Continuidade do tráfego de mercadorias
Apesar das diferentes bitolas na fronteira dos Pirenéus, a continuidade da carga entre Espanha e França nunca foi nem é um problema, nem no custo nem no tempo de transbordo, segundo os técnicos ferroviários e os operadores de mercadorias.
Mas acresce que Espanha é também a origem/destino de cerca de 70% da carga que atravessa a fronteira por via terrestre, nos modos rodoviário e ferroviário.
Segundo o INE ETC [Estatísticas de Transportes e Comunicações] 2023, o transporte transfronteiriço de mercadorias por modo ferroviário representa, relativamente ao transportado por via terrestre (rodoviário+ferroviário), cerca de 4,5% nas importações, e é da ordem de 1,5 % nas exportações. As exportações por modo ferroviário têm vindo a diminuir, -11,2% e -18,2% em 2022 e 2023, respectivamente.
Estes dados permitem constatar que o transporte ibérico ferroviário de mercadorias tem imenso por onde crescer e não é de todo a bitola que representa qualquer problema, é antes uma imensa vantagem.
Contra a liberalização. Unidade e industrialização do sistema ferroviário
Coloquemos então o foco dos problemas do sistema ferroviário do nosso país no que é de facto relevante: combater a fragmentação e a desindustrialização como as directrizes fundamentais da liberalização.
A fragmentação, de que se destaca a separação entre gestão da infraestrutura e operação ferroviária, mas não só, permite destinar a operação das linhas mais rentáveis a operadores privados dos grandes grupos económicos.
«a fragmentação é o meio de a liberalização destinar a carne do lombo, a operação das linhas mais rentáveis, ao capital privado. Do lado do Estado fica o que não lhes interessa, a operação nas linhas menos solventes e a onerosa construção e manutenção das infraestruturas»

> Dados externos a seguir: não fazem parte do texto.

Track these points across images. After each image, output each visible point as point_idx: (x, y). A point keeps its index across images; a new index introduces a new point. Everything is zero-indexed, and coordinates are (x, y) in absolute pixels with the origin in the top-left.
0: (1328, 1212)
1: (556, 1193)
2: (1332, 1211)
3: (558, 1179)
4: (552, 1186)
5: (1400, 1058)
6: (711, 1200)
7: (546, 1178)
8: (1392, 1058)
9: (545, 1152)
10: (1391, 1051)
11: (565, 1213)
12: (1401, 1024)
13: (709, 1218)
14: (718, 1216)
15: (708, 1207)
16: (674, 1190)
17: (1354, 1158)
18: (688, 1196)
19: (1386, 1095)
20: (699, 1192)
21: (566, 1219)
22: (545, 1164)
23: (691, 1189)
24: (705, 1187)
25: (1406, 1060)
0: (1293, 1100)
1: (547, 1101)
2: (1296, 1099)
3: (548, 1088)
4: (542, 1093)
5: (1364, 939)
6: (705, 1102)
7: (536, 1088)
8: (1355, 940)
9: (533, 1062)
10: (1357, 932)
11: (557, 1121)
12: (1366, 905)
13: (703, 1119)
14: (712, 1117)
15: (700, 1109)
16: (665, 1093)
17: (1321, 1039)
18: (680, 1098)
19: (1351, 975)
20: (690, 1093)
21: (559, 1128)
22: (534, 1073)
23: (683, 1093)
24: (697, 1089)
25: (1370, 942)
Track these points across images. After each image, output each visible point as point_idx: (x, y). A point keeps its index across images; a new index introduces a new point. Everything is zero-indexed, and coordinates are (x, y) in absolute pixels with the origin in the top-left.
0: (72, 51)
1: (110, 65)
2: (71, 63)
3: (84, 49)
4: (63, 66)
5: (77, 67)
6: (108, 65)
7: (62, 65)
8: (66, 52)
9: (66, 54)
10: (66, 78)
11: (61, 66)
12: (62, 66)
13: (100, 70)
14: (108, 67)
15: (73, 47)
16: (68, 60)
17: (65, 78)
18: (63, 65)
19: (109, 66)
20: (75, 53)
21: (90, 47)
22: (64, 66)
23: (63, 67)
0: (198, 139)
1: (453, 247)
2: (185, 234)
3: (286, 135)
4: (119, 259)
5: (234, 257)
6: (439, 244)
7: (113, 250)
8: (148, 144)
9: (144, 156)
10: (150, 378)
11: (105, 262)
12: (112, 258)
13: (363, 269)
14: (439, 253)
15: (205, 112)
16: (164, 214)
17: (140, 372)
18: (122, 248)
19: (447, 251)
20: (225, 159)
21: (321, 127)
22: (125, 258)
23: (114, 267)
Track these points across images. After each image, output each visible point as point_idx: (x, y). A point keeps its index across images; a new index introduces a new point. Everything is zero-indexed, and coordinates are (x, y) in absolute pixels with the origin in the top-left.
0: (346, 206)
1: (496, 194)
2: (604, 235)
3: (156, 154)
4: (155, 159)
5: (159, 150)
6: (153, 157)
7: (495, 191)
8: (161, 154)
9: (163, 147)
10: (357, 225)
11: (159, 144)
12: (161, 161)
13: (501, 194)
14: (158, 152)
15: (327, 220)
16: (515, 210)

Ou seja, a fragmentação é o meio de a liberalização destinar a carne do lombo, a operação das linhas mais rentáveis, ao capital privado. Do lado do Estado fica o que não lhes interessa, a operação nas linhas menos solventes e a onerosa construção e manutenção das infraestruturas.
Este crime tem desde logo como consequência desviar do país as receitas das linhas mais rentáveis, e impedir a CP de as operar e receber essas verbas necessárias para compensar a operação nas linhas menos solventes no interior e assim contribuir para a coesão territorial.
A dimensão do país, as exigências de mobilidade e a resposta com mais material circulante, impõem uma estrutura ferroviária com escala e decisões soberanas no sentido da reversão da liberalização.
Na construção das linhas e na sua electrificação, a liberalização está alinhada com a condição desindustrializada do país que agora importa praticamente todos os materiais excepto a pedra e o betão!
O país precisa de se reindustrializar e de apostar no sector ferroviário reunificado na CP, desde logo com toda a centralidade na operação de alta velocidade, em linha com os sistemas integrados e de operação pública nos países com sistemas ferroviários mais desenvolvidos.
- 1. N. da R.: Material ferroviário constituído por um «conjunto de rodas, sapatas de freio, rolamentos, molas, eixos, mancais, cilindros de freio, barras estabilizadoras, entre outras coisas». Fonte: Wikipédia.